Rawlings School of Divinity
Doctor of Philosophy in Theology and Apologetics (PhD)
Canon, Muratorian, New Testament, Patristic, Early Christianity
History of Christianity | Religion | Religious Thought, Theology and Philosophy of Religion
Lingelbach, John F., "The Date of the Muratorian Fragment: An Inference to the Best Explanation" (2019). Doctoral Dissertations and Projects. 2202.

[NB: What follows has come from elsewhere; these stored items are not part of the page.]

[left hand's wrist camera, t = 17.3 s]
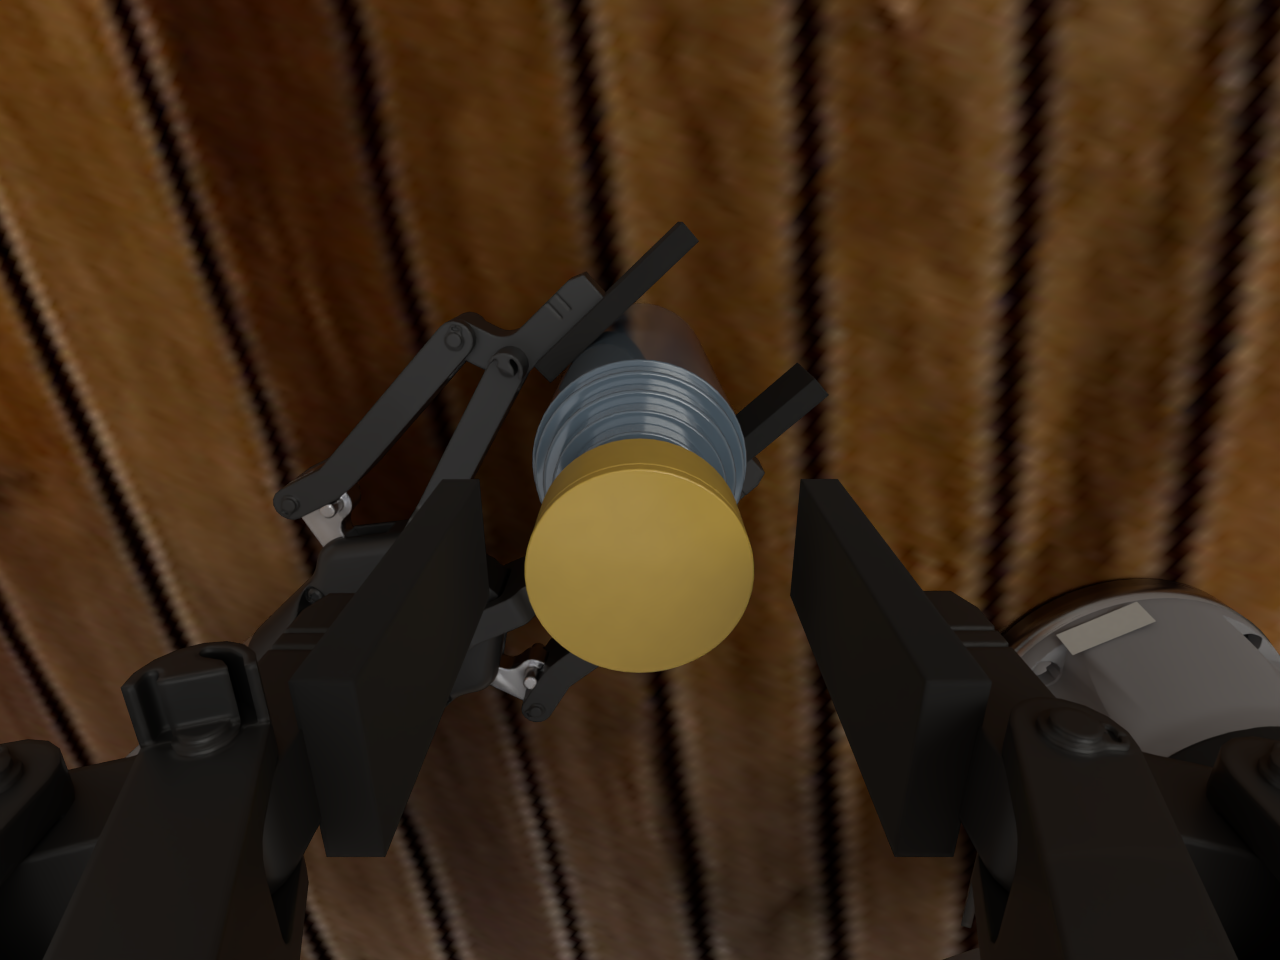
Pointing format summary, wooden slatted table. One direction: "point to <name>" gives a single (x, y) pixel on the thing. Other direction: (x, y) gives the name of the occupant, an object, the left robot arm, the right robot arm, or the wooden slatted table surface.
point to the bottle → (641, 399)
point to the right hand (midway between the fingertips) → (751, 308)
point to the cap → (639, 557)
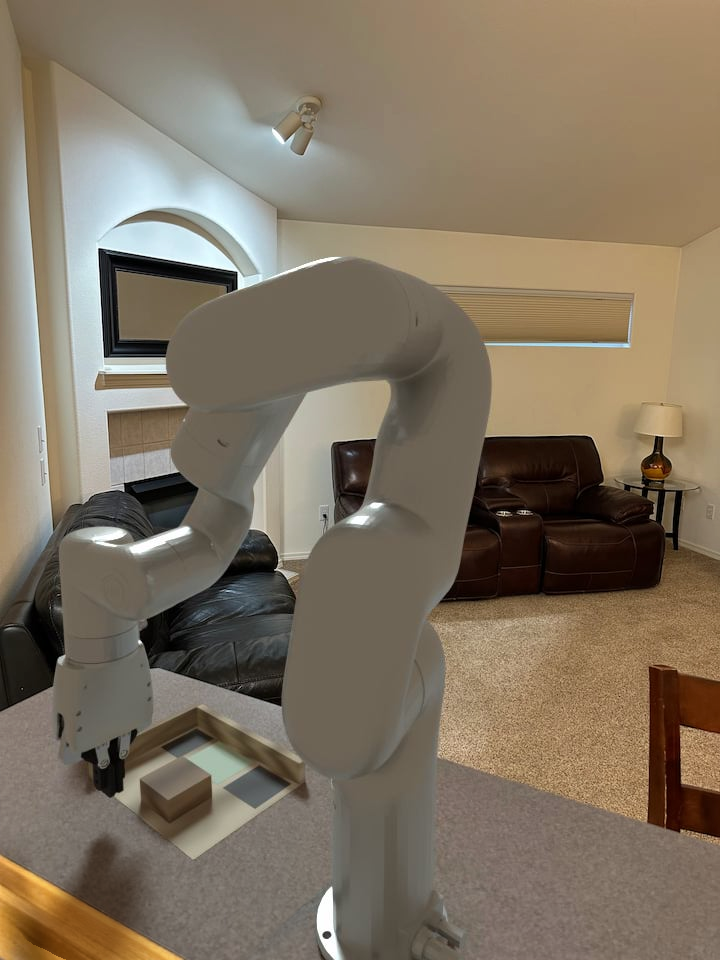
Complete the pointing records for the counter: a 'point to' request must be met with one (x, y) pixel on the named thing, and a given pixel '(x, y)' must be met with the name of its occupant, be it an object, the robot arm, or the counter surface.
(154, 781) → the block
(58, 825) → the counter surface
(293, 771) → the board
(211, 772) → the green pad
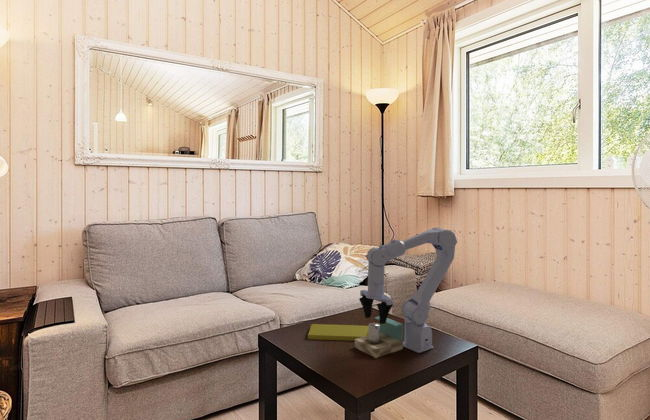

Three hundred years after its discovery, scholars find themselves unable to identify the more likely of the two hypotheses regarding the date of the Muratorian Fragment, whether it is a late second- to early third-century composition or a fourth-century composition. In light of the lingering problem of the Muratorian Fragment’s date and its significance, a new study has been conducted, and this dissertation features an exposition of that study’s conduct and findings. The study sought to break the impasse and identify the more likely of the two hypotheses regarding the date of the Fragment—that it is either a late second- to early third-century composition (the Early Hypothesis) or a fourth-century composition (the Late Hypothesis). This study found that, by making an inference to the best explanation, the Early Hypothesis is preferred. This methodology consisted of weighing the two hypotheses against five criteria: plausibility, explanatory scope, explanatory power, credibility, and simplicity. The Early Hypothesis surpassed the Late Hypothesis in every category. The problem of whether the Muratorian Fragment is a late second- to early third-century or a fourth-century composition warrants consideration because the elimination of one of the hypotheses will contribute to the resolution of other critical problems surrounding the document. Of arguably greater import, answering the question of the Fragment’s date would ultimately shed light on the residual effects of ancient orthodox theology’s interaction with heterodoxy upon the twenty-first century, effects possibly having a direct correlation with the authority Christianity ascribes to the texts which it currently includes in the New Testament. What makes this dissertation unique in its contribution to both theology and apologetics is the fact that it marks the first time the rigorous application of an objective methodology, known as “inference to the best explanation” (or IBE), has been applied to the problem of the Fragment’s date insofar as its findings have implications for Bibliology, and the demonstration of its methodology may serve as a template for the resolution of apologetic problems.